Evaluation of Verbal Behavior in Older Adults
AMY GROSS (Western Michigan University), R. Wayne Fuqua (Western Michigan University), Todd Allen Merritt (Western Michigan University)
Abstract: Approximately 5% of adults over 65 years old suffer from some form of dementia (Kempler, 2005), a condition affecting memory and other cognitive functions, one of which is language. Skinner’s (1957) analysis of verbal behavior may lend itself to assessment methods that will identify specific verbal behavior deficits, which, in turn, may lead to more specific treatment recommendations. The purpose of this study is to evaluate verbal behavior in older adults. The research will address two questions: 1) As language deteriorates, does it do so in a pattern compatible with Skinner’s functional verbal operants? 2) In what way do verbal behavior problems differ between older adults with and without cognitive impairment? Researchers will evaluate 30 participants, 15 with and 15 without cognitive impairment (additional data to be collected).

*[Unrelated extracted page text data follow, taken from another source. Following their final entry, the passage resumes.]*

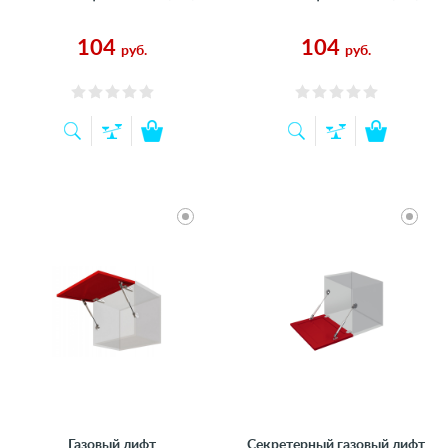
104
104
руб.
руб.
Газовый лифт
Секретерный газовый лифт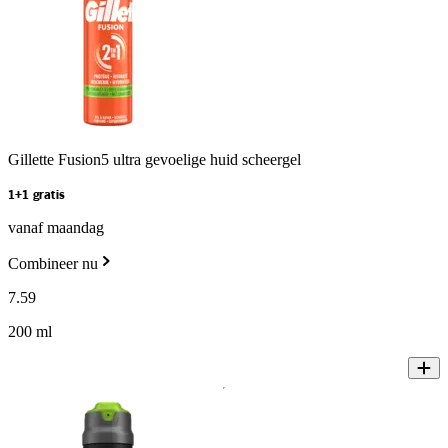
Gillette Fusion5 ultra gevoelige huid scheergel
1+1 gratis
vanaf maandag
Combineer nu
7
.
59
200 ml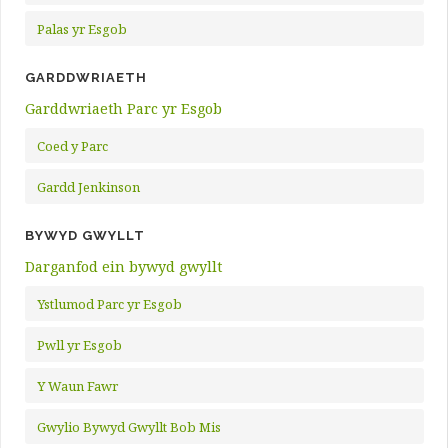
Palas yr Esgob
GARDDWRIAETH
Garddwriaeth Parc yr Esgob
Coed y Parc
Gardd Jenkinson
BYWYD GWYLLT
Darganfod ein bywyd gwyllt
Ystlumod Parc yr Esgob
Pwll yr Esgob
Y Waun Fawr
Gwylio Bywyd Gwyllt Bob Mis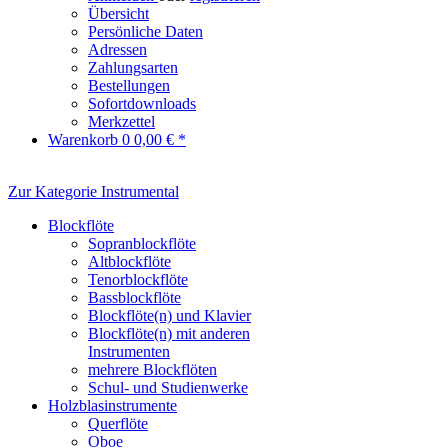
Übersicht
Persönliche Daten
Adressen
Zahlungsarten
Bestellungen
Sofortdownloads
Merkzettel
Warenkorb
0
0,00 € *
Zur Kategorie Instrumental
Blockflöte
Sopranblockflöte
Altblockflöte
Tenorblockflöte
Bassblockflöte
Blockflöte(n) und Klavier
Blockflöte(n) mit anderen
Instrumenten
mehrere Blockflöten
Schul- und Studienwerke
Holzblasinstrumente
Querflöte
Oboe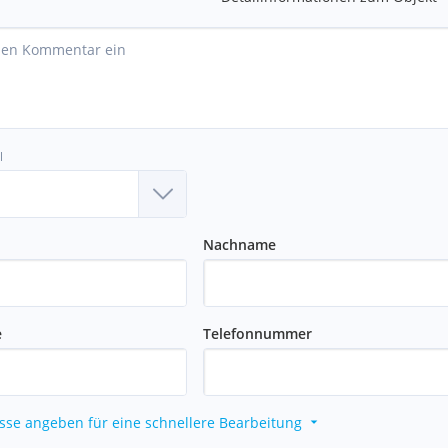
l
Nachname
e
Telefonnummer
sse angeben für eine schnellere Bearbeitung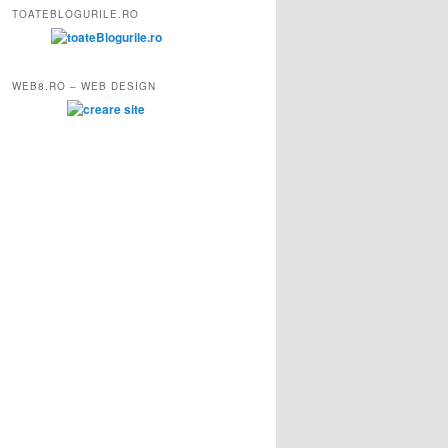
TOATEBLOGURILE.RO
WEB8.RO – WEB DESIGN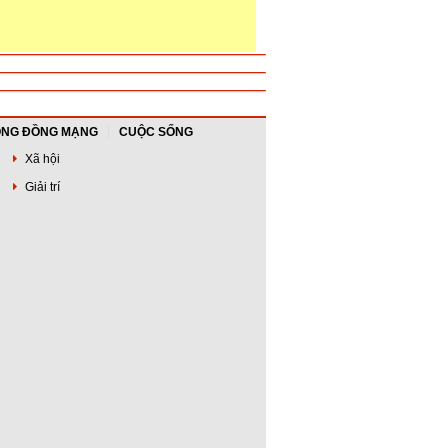
NG ĐỒNG MẠNG
CUỘC SỐNG
Xã hội
Giải trí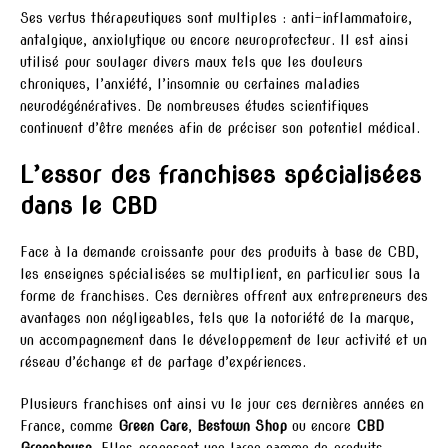
Ses vertus thérapeutiques sont multiples : anti-inflammatoire,
antalgique, anxiolytique ou encore neuroprotecteur. Il est ainsi
utilisé pour soulager divers maux tels que les douleurs
chroniques, l’anxiété, l’insomnie ou certaines maladies
neurodégénératives. De nombreuses études scientifiques
continuent d’être menées afin de préciser son potentiel médical.
L’essor des franchises spécialisées
dans le CBD
Face à la demande croissante pour des produits à base de CBD,
les enseignes spécialisées se multiplient, en particulier sous la
forme de franchises. Ces dernières offrent aux entrepreneurs des
avantages non négligeables, tels que la notoriété de la marque,
un accompagnement dans le développement de leur activité et un
réseau d’échange et de partage d’expériences.
Plusieurs franchises ont ainsi vu le jour ces dernières années en
France, comme
Green Care
,
Bestown Shop
ou encore
CBD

Based on Skinner’s analysis of verbal behavior, researchers developed a series of assessments and will administer them to participants on two occasions separated by one week. Results will reveal the consistency across repeated assessments and across different verbal operant classes, and differences in performance between the groups. Using Skinner’s framework of verbal behavior may provide for evaluation of specific verbal behavior deficits, which may allow for more individualized intervention methods.